## [Task to complete]
Without including any pictures, reproduce all the lines below word for word.

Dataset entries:

· · ·

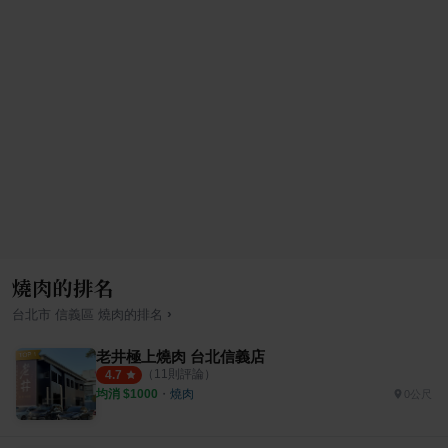
燒肉的排名
›
台北市
信義區
燒肉
的排名
老井極上燒肉 台北信義店
（
11
則評論）
4.7
均消 $
1000
・
燒肉
0公尺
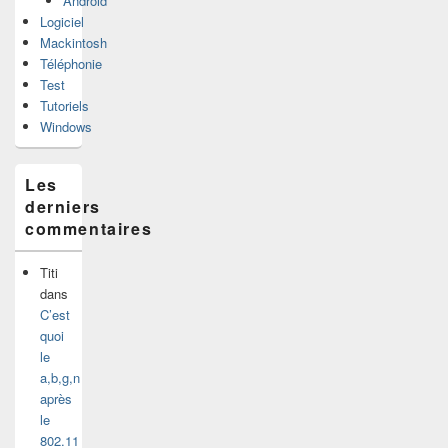
Android
Logiciel
Mackintosh
Téléphonie
Test
Tutoriels
Windows
Les
derniers
commentaires
Titi
dans
C’est
quoi
le
a,b,g,n
après
le
802.11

· · ·

## [Exercise result]
燒肉的排名
›
台北市
信義區
燒肉
的排名
老井極上燒肉 台北信義店
（
11
則評論）
4.7
均消 $
1000
・
燒肉
0公尺
Android
Logiciel
Mackintosh
Téléphonie
Test
Tutoriels
Windows
Les
derniers
commentaires
Titi
dans
C’est
quoi
le
a,b,g,n
après
le
802.11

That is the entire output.